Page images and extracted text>
----------
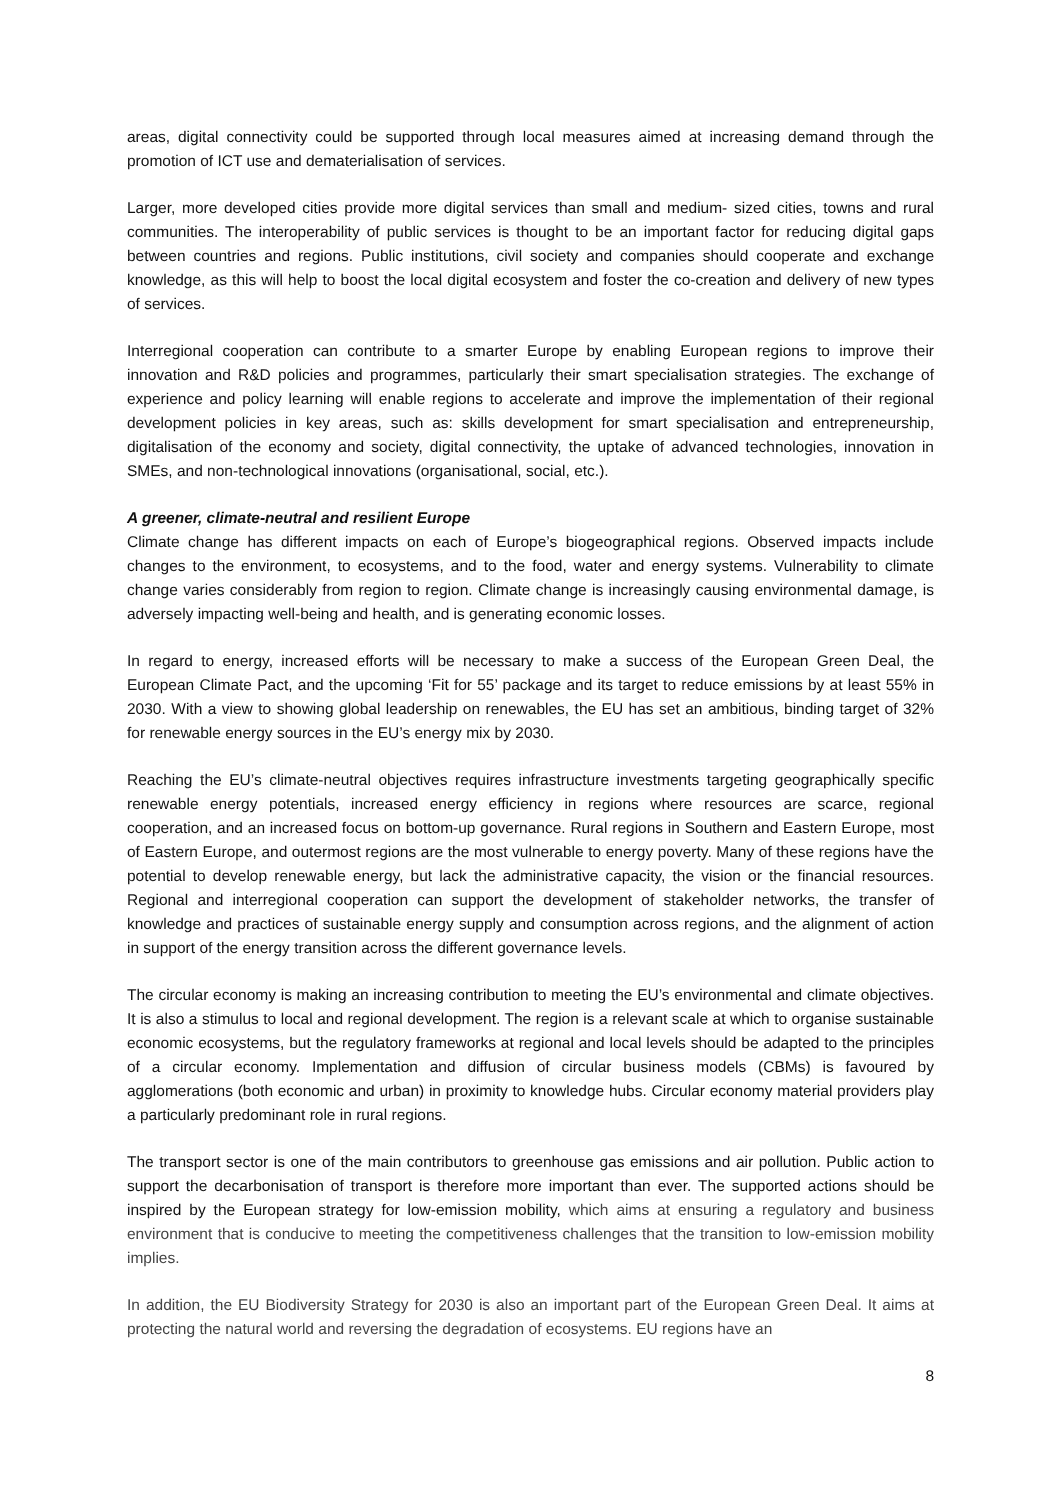areas, digital connectivity could be supported through local measures aimed at increasing demand through the promotion of ICT use and dematerialisation of services.
Larger, more developed cities provide more digital services than small and medium- sized cities, towns and rural communities. The interoperability of public services is thought to be an important factor for reducing digital gaps between countries and regions. Public institutions, civil society and companies should cooperate and exchange knowledge, as this will help to boost the local digital ecosystem and foster the co-creation and delivery of new types of services.
Interregional cooperation can contribute to a smarter Europe by enabling European regions to improve their innovation and R&D policies and programmes, particularly their smart specialisation strategies. The exchange of experience and policy learning will enable regions to accelerate and improve the implementation of their regional development policies in key areas, such as: skills development for smart specialisation and entrepreneurship, digitalisation of the economy and society, digital connectivity, the uptake of advanced technologies, innovation in SMEs, and non-technological innovations (organisational, social, etc.).
A greener, climate-neutral and resilient Europe
Climate change has different impacts on each of Europe’s biogeographical regions. Observed impacts include changes to the environment, to ecosystems, and to the food, water and energy systems. Vulnerability to climate change varies considerably from region to region. Climate change is increasingly causing environmental damage, is adversely impacting well-being and health, and is generating economic losses.
In regard to energy, increased efforts will be necessary to make a success of the European Green Deal, the European Climate Pact, and the upcoming ‘Fit for 55’ package and its target to reduce emissions by at least 55% in 2030. With a view to showing global leadership on renewables, the EU has set an ambitious, binding target of 32% for renewable energy sources in the EU’s energy mix by 2030.
Reaching the EU’s climate-neutral objectives requires infrastructure investments targeting geographically specific renewable energy potentials, increased energy efficiency in regions where resources are scarce, regional cooperation, and an increased focus on bottom-up governance. Rural regions in Southern and Eastern Europe, most of Eastern Europe, and outermost regions are the most vulnerable to energy poverty. Many of these regions have the potential to develop renewable energy, but lack the administrative capacity, the vision or the financial resources. Regional and interregional cooperation can support the development of stakeholder networks, the transfer of knowledge and practices of sustainable energy supply and consumption across regions, and the alignment of action in support of the energy transition across the different governance levels.
The circular economy is making an increasing contribution to meeting the EU’s environmental and climate objectives. It is also a stimulus to local and regional development. The region is a relevant scale at which to organise sustainable economic ecosystems, but the regulatory frameworks at regional and local levels should be adapted to the principles of a circular economy. Implementation and diffusion of circular business models (CBMs) is favoured by agglomerations (both economic and urban) in proximity to knowledge hubs. Circular economy material providers play a particularly predominant role in rural regions.
The transport sector is one of the main contributors to greenhouse gas emissions and air pollution. Public action to support the decarbonisation of transport is therefore more important than ever. The supported actions should be inspired by the European strategy for low-emission mobility, which aims at ensuring a regulatory and business environment that is conducive to meeting the competitiveness challenges that the transition to low-emission mobility implies.
In addition, the EU Biodiversity Strategy for 2030 is also an important part of the European Green Deal. It aims at protecting the natural world and reversing the degradation of ecosystems. EU regions have an
8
----------
Task instructions> Which lines of the data hold the string "objectives"? Return each of them.

Solution for this exercise>
Reaching the EU’s climate-neutral objectives requires infrastructure investments targeting geographically specific renewable energy potentials, increased energy efficiency in regions where resources are scarce, regional cooperation, and an increased focus on bottom-up governance. Rural regions in Southern and Eastern Europe, most of Eastern Europe, and outermost regions are the most vulnerable to energy poverty. Many of these regions have the potential to develop renewable energy, but lack the administrative capacity, the vision or the financial resources. Regional and interregional cooperation can support the development of stakeholder networks, the transfer of knowledge and practices of sustainable energy supply and consumption across regions, and the alignment of action in support of the energy transition across the different governance levels.
The circular economy is making an increasing contribution to meeting the EU’s environmental and climate objectives. It is also a stimulus to local and regional development. The region is a relevant scale at which to organise sustainable economic ecosystems, but the regulatory frameworks at regional and local levels should be adapted to the principles of a circular economy. Implementation and diffusion of circular business models (CBMs) is favoured by agglomerations (both economic and urban) in proximity to knowledge hubs. Circular economy material providers play a particularly predominant role in rural regions.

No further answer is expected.